Warsaw, Poland – Polish women held at the Ravensbrück concentration camp in Germany sent coded messages using urine to report the crimes being perpetrated in the camp, particularly the medical experiments carried out on them. If those letters were crucial in getting information out in real time, they were also used as testimonies in the trials of the officers and physicians who had abused them, reports Haaretz.
Krystyna Czyz was only 15 when the Nazis invaded her hometown of Lublin in September 1939. While her parents joined a clandestine cell that provided classes for children whose schools had been shut down, Krystyna Czyz served as a lookout in the Polish underground.
She was arrested in 1941 and was deported to the Ravensbrück concentration camp where she was forced to wear the inverted red-triangle patch denoting her status as a political prisoner. By the summer of 1942, under the supervision of Karl Gebhardt, Himmler’s very own personal doctor, SS physicians began conducting medical experiments on the tens of thousands of women incarcerated in the camp situated just north of Berlin.
Haaretz reports that the victims included at least 74 young Polish women, most of them members of the underground, such as Krystyna Czyz and her friends Wanda Wijtasik, Janina Iwaska and her little sister Krystyn. Their legs were gashed with pieces of glass and wood, and bacteria were introduced into the wounds with the aim of testing potential infection-fighting medications.
By January 1943, Krystyna Czyz and her friends decided to send out reports to the Polish government in exile, the International Red Cross and foreign governments about the horrific crimes being committed by the doctors in the camp. But with their sole form of communication with the outside world being the one letter each inmate was allowed to write to their family each month, this task was a daunting and risky one. The letter had to be written in German and was subject to SS censorship.
Inspired by a children’s book that she and her brother used to read before the war, Krystyna Czyz and her friends inserted coded messages written with sticks dipped in urine in letters to their families. When it comes in contact with paper, urine becomes invisible on the page but reappears when the paper is heated. Hidden for decades, stuffed into furniture at the home of Krystyna Czyz, 27 of these letters were found by her daughter in 2010.

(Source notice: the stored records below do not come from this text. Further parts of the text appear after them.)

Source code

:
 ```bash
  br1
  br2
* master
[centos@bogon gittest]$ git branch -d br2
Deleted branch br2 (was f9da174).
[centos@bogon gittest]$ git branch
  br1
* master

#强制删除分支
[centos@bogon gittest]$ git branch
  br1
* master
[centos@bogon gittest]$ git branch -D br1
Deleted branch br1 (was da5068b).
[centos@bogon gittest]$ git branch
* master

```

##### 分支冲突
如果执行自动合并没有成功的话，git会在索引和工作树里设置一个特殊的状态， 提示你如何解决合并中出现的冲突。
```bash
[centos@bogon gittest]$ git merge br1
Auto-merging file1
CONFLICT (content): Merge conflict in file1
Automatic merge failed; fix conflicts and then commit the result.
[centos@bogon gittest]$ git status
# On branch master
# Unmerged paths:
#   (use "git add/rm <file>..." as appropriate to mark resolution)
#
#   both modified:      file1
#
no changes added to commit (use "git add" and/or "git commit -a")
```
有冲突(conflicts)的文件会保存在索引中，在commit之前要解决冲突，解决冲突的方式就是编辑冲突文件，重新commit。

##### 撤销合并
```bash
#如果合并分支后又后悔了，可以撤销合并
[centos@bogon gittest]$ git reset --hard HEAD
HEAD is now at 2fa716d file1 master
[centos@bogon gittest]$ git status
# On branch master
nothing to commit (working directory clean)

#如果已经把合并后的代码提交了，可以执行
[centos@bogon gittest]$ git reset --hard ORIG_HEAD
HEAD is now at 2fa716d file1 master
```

“We have decided to tell you the whole truth,” Krystyna Czyz wrote in the margins of one of them before describing the atrocities perpetrated in the camp. More letters followed as the four inmates improved their methods, filling every empty space in the letter as well as on the envelope with the clandestine messages, thereby providing first-hand testimony about the crimes being perpetrated in Ravensbrück. polish concentration camp
“Up to January 16, 1943, 70 persons were operated on altogether,” she wrote in another secret message in March 1943. “Out of this number, 56 were from the Lublin September transport, 36 of these operations began with infection (3 without incision) and 20 bone operations. In bone operations, each incision is opened again. No more new operations since Jan 15.”

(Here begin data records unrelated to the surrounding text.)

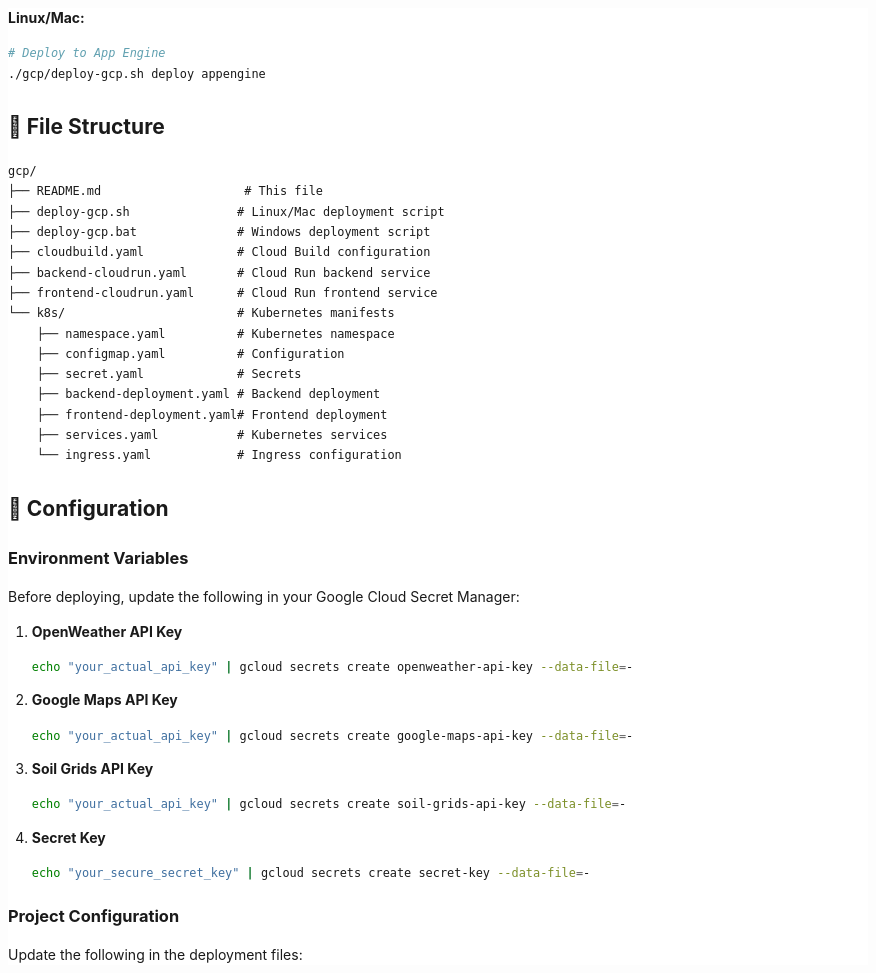 **Linux/Mac:**
```bash
# Deploy to App Engine
./gcp/deploy-gcp.sh deploy appengine
```

## 📁 File Structure

```
gcp/
├── README.md                    # This file
├── deploy-gcp.sh               # Linux/Mac deployment script
├── deploy-gcp.bat              # Windows deployment script
├── cloudbuild.yaml             # Cloud Build configuration
├── backend-cloudrun.yaml       # Cloud Run backend service
├── frontend-cloudrun.yaml      # Cloud Run frontend service
└── k8s/                        # Kubernetes manifests
    ├── namespace.yaml          # Kubernetes namespace
    ├── configmap.yaml          # Configuration
    ├── secret.yaml             # Secrets
    ├── backend-deployment.yaml # Backend deployment
    ├── frontend-deployment.yaml# Frontend deployment
    ├── services.yaml           # Kubernetes services
    └── ingress.yaml            # Ingress configuration
```

## 🔧 Configuration

### Environment Variables

Before deploying, update the following in your Google Cloud Secret Manager:

1. **OpenWeather API Key**
   ```bash
   echo "your_actual_api_key" | gcloud secrets create openweather-api-key --data-file=-
   ```

2. **Google Maps API Key**
   ```bash
   echo "your_actual_api_key" | gcloud secrets create google-maps-api-key --data-file=-
   ```

3. **Soil Grids API Key**
   ```bash
   echo "your_actual_api_key" | gcloud secrets create soil-grids-api-key --data-file=-
   ```

4. **Secret Key**
   ```bash
   echo "your_secure_secret_key" | gcloud secrets create secret-key --data-file=-
   ```

### Project Configuration

Update the following in the deployment files:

The young women also apparently made plans to escape from the camp. “Five female Polish political inmates have escaped. We are preparing a new escape. Send in a parcel: a compass, an accurate map of Germany, two false identification documents with photographs that are not especially characteristic. As much Reichsmarks as possible and some jewelry,” reads another letter.

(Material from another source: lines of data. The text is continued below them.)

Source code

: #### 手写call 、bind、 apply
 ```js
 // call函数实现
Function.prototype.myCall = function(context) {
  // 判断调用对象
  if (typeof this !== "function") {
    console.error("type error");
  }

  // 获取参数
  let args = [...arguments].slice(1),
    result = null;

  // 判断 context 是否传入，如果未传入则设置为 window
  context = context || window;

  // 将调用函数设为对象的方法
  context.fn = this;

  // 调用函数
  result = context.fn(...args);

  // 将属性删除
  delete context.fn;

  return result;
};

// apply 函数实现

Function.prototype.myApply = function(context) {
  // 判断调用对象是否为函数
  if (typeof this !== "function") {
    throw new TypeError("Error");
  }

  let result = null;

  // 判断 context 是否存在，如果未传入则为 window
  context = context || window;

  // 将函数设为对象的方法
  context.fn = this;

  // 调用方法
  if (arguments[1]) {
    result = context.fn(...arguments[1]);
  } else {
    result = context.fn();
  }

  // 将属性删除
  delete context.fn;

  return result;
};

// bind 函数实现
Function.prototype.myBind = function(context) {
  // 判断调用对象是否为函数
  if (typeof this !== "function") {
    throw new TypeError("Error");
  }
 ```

Having managed to decipher the letters, Krystyna Czyz’s parents forwarded the coded messages to the leaders of the Lublin underground who sent them to the Polish government in exile based in London, which took them to the headquarters of the International Committee of the Red Cross in Geneva and to the Vatican. polish concentration camp
In May 1944, nearly a year and a half after the first message was sent, the content of the secret messages was eventually broadcasted by a radio station in England belonging to the Polish underground, even reaching inside the walls of Ravensbrück stirring great excitement among the four women who, for the first time after risking their lives for months on a daily basis, discovered that their messages were reaching destinations far beyond the gates of the camp.
After the war, the secret messages were entered in evidence against the female SS guards and wardens who were captured by the Allies and tried in Hamburg in the Ravensbrück trials. Eleven of them were sentenced to death for war crimes and crimes against humanity. Karl Gebhardt, who supervised the experiments in the camp, was sentenced to death in the Doctors Trial held in Nuremberg in 1946-47. He was hanged on 2 June 1948.
All four women survived the war and went on to have families. Krystyna Czyz went on to pursue an academic career, Wanda Wijtasik became a psychiatrist, Janina Iwaska was a journalist in Paris, and her younger sister Krystyn Iwaska became a doctor.
The letters, some of them in poor condition, have been donated to the small “Under the Clock” Martyr Museum in Lublin, Poland, for preservation.